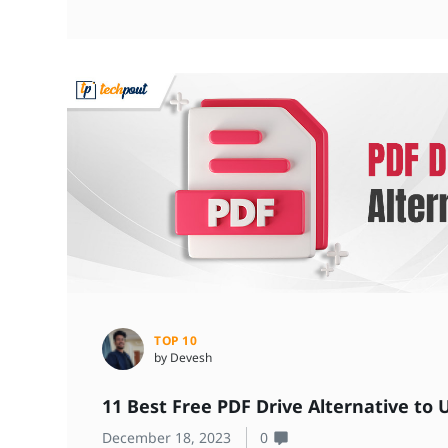
TOP 10
by Devesh
11 Best Free PDF Drive Alternative to 
December 18, 2023
0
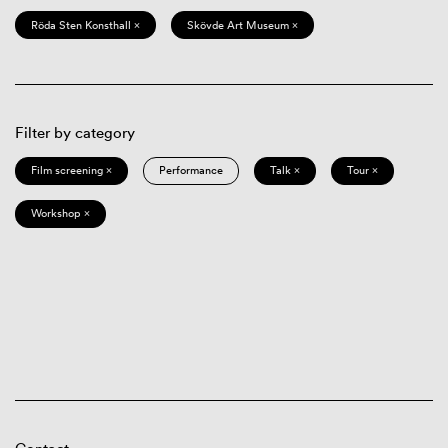
Röda Sten Konsthall ×
Skövde Art Museum ×
Filter by category
Film screening ×
Performance
Talk ×
Tour ×
Workshop ×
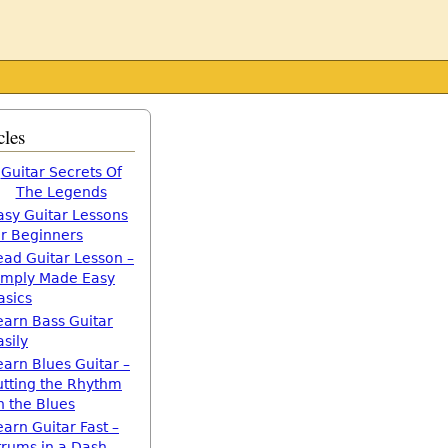
cles
Guitar Secrets Of
The Legends
asy Guitar Lessons
or Beginners
ead Guitar Lesson –
imply Made Easy
asics
earn Bass Guitar
asily
earn Blues Guitar –
utting the Rhythm
n the Blues
earn Guitar Fast –
trums in a Dash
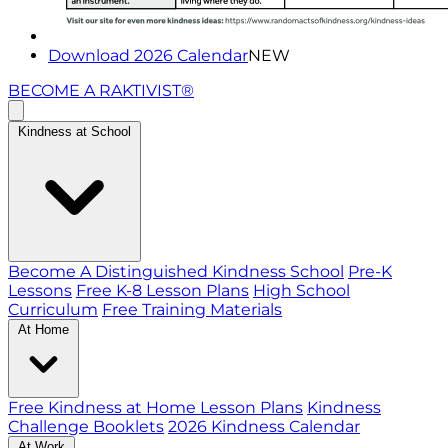
Download 2026 Calendar
NEW
BECOME A RAKTIVIST®
Kindness at School
Become A Distinguished Kindness School
Pre-K
Lessons
Free K-8 Lesson Plans
High School
Curriculum
Free Training Materials
At Home
Free Kindness at Home Lesson Plans
Kindness
Challenge Booklets
2026 Kindness Calendar
At Work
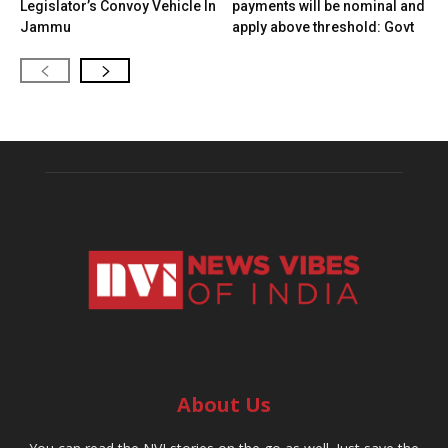
Legislator’s Convoy Vehicle In
payments will be nominal and
Jammu
apply above threshold: Govt
About Us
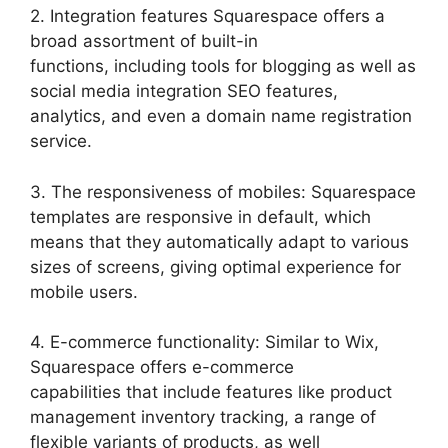
2. Integration features Squarespace offers a
broad assortment of built-in
functions, including tools for blogging as well as
social media integration SEO features,
analytics, and even a domain name registration
service.
3. The responsiveness of mobiles: Squarespace
templates are responsive in default, which
means that they automatically adapt to various
sizes of screens, giving optimal experience for
mobile users.
4. E-commerce functionality: Similar to Wix,
Squarespace offers e-commerce
capabilities that include features like product
management inventory tracking, a range of
flexible variants of products, as well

Assignment: Give the lines of text read from all the rows above as a JSON list of strings, one string per line, with blank lines left out. Leave the pictures out of the answer.

Expected answer:
[
  "TOP 10",
  "by Devesh",
  "11 Best Free PDF Drive Alternative to ",
  "December 18, 2023",
  "0",
  "Röda Sten Konsthall ×",
  "Skövde Art Museum ×",
  "Filter by category",
  "Film screening ×",
  "Performance",
  "Talk ×",
  "Tour ×",
  "Workshop ×",
  "cles",
  "Guitar Secrets Of",
  "The Legends",
  "asy Guitar Lessons",
  "or Beginners",
  "ead Guitar Lesson –",
  "imply Made Easy",
  "asics",
  "earn Bass Guitar",
  "asily",
  "earn Blues Guitar –",
  "utting the Rhythm",
  "n the Blues",
  "earn Guitar Fast –",
  "trums in a Dash",
  "Download 2026 Calendar",
  "NEW",
  "BECOME A RAKTIVIST®",
  "Kindness at School",
  "Become A Distinguished Kindness School",
  "Pre-K",
  "Lessons",
  "Free K-8 Lesson Plans",
  "High School",
  "Curriculum",
  "Free Training Materials",
  "At Home",
  "Free Kindness at Home Lesson Plans",
  "Kindness",
  "Challenge Booklets",
  "2026 Kindness Calendar",
  "At Work",
  "Legislator’s Convoy Vehicle In",
  "payments will be nominal and",
  "Jammu",
  "apply above threshold: Govt",
  "About Us",
  "2. Integration features Squarespace offers a",
  "broad assortment of built-in",
  "functions, including tools for blogging as well as",
  "social media integration SEO features,",
  "analytics, and even a domain name registration",
  "service.",
  "3. The responsiveness of mobiles: Squarespace",
  "templates are responsive in default, which",
  "means that they automatically adapt to various",
  "sizes of screens, giving optimal experience for",
  "mobile users.",
  "4. E-commerce functionality: Similar to Wix,",
  "Squarespace offers e-commerce",
  "capabilities that include features like product",
  "management inventory tracking, a range of",
  "flexible variants of products, as well"
]